## Encoder

Search capabilities highly depends on language processing. The old workflow wasn't really practicable. The new Encoder class is a huge improvement and fully replaces the encoding part. Some FlexSearch options was moved to the new `Encoder` instance.

New Encoding Pipeline:
1. charset normalization
2. custom preparation
3. split into terms (apply includes/excludes)
4. filter (pre-filter)
5. matcher (substitute terms)
6. stemmer (substitute term endings)
7. filter (post-filter)
8. replace chars (mapper)
9. custom regex (replacer)
10. letter deduplication
11. apply finalize

### Example

```js
const encoder = new Encoder({
    normalize: true,
    dedupe: true,
    cache: true,
    include: {
        letter: true,
        number: true,
        symbol: false,
        punctuation: false,
        control: false,
        char: "@"
    }
});
```

You can use an `include` __instead__ of an `exclude` definition:

```js
const encoder = new Encoder({
    exclude: {
        letter: false,
        number: false,
        symbol: true,
        punctuation: true,
        control: true
    }
});
```

Instead of using `include` or `exclude` you can pass a regular expression to the field `split`:

```js
const encoder = new Encoder({
    split: /\s+/
});
```

> The definitions `include` and `exclude` is a replacement for `split`. You can just define one of those 3.

Adding custom functions to the encoder pipeline:

```js
const encoder = new Encoder({
    normalize: function(str){
        return str.toLowerCase();
    },
    prepare: function(str){
        return str.replace(/&/g, " and ");
    },
    finalize: function(arr){
        return arr.filter(term => term.length > 2);
    }
});
```

Assign encoder to an index:

```js
const index = new Index({ 
    encoder: encoder
});
```

Define language specific transformations:

```js
const encoder = new Encoder({
    replacer: [
        /[´`’ʼ]/g, "'"
    ],
    filter: new Set([
        "and",
    ]),
    matcher: new Map([
        ["xvi", "16"]
    ]),
    stemmer: new Map([
        ["ly", ""]
    ]),
    mapper: new Map([
        ["é", "e"]
    ])
});
```

Or use predefined language and extend it with custom options:

```js
import EnglishBookPreset from "./lang/en.js";
const encoder = new Encoder(EnglishBookPreset, {
    filter: false
});
```

Equivalent:

```js
import EnglishBookPreset from "./lang/en.js";
const encoder = new Encoder(EnglishBookPreset);
encoder.assign({ filter: false });
```

Assign extensions to the encoder instance:

```js
import LatinEncoderPreset from "./charset/latin/simple.js";
import EnglishBookPreset from "./lang/en.js";
// stack definitions to the encoder instance
const encoder = new Encoder()
    .assign(LatinEncoderPreset)
    .assign(EnglishBookPreset)
// override preset options ...
    .assign({ minlength: 3 });
// assign further presets ...
```

> When adding extension to the encoder every previously assigned configuration is still intact, very much like Mixins, also when assigning custom functions.

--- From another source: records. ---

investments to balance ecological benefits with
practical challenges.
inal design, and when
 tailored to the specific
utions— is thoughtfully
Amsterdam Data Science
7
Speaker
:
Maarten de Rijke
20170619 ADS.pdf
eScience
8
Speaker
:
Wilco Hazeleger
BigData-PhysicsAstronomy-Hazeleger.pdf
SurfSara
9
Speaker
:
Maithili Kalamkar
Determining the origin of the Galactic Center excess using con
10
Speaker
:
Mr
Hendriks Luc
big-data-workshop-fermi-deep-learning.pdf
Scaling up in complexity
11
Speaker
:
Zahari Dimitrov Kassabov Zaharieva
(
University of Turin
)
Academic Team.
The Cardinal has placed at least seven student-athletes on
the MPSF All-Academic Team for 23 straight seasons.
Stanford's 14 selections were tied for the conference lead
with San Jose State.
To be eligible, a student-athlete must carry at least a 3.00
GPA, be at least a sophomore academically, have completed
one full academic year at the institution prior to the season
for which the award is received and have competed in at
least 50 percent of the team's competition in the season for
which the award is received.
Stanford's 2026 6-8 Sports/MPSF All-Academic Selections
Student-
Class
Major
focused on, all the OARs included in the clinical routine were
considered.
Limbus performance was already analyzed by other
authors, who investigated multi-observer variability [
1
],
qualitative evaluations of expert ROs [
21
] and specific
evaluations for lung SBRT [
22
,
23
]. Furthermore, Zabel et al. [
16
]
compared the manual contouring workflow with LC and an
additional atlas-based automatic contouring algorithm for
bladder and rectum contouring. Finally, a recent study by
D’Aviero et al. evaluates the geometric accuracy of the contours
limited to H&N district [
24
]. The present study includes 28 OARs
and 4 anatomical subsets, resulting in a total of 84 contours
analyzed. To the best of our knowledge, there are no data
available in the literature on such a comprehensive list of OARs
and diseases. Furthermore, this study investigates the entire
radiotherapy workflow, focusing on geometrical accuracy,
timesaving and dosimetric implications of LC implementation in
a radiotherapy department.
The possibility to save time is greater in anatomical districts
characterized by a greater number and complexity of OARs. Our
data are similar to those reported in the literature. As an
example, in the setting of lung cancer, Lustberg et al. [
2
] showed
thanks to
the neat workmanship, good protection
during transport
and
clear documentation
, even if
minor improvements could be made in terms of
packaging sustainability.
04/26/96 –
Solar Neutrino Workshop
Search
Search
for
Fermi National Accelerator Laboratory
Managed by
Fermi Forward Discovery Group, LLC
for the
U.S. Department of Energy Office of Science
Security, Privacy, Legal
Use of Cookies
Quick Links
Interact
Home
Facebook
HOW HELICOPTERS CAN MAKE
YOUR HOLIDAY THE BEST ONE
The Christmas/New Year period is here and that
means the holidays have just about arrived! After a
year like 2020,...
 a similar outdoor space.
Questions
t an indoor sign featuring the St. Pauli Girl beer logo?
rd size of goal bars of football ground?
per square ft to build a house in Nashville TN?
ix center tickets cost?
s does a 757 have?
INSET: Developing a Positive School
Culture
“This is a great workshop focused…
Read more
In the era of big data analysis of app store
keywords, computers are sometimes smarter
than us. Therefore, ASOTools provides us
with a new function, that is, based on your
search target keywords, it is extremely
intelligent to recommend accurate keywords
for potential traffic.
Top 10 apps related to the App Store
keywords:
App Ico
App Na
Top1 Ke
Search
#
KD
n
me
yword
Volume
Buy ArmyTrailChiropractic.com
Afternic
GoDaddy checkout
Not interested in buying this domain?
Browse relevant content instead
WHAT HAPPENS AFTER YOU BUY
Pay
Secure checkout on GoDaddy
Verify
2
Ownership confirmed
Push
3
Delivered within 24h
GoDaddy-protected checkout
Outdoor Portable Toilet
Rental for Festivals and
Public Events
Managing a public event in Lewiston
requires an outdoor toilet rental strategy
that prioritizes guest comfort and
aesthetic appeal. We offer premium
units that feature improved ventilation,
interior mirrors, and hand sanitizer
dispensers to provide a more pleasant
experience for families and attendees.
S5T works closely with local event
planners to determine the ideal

Add custom transformations to an existing index:

```js
import LatinEncoderPreset from "./charset/latin/default.js";
const encoder = new Encoder(LatinEncoderPreset);
encoder.addReplacer(/[´`’ʼ]/g, "'");
encoder.addFilter("and");
encoder.addMatcher("xvi", "16");
encoder.addStemmer("ly", "");
encoder.addMapper("é", "e");
```

Shortcut for just assigning one encoder configuration to an index:

```js
import LatinEncoderPreset from "./charset/latin/default.js";
const index = new Index({ 
    encoder: LatinEncoderPreset
});
```

### Custom Encoder

Since it is very simple to create a custom Encoder, you are welcome to create your own.
e.g.
```js
function customEncoder(content){
   const tokens = [];
   // split content into terms/tokens
   // apply your changes to each term/token
   // you will need to return an Array of terms/tokens
   // so just iterate through the input string and
   // push tokens to the array
   // ...
   return tokens;
}

const index = new Index({
   // set to strict when your tokenization was already done
   tokenize: "strict",
   encode: customEncoder
});
```

If you get some good results please feel free to share your encoder.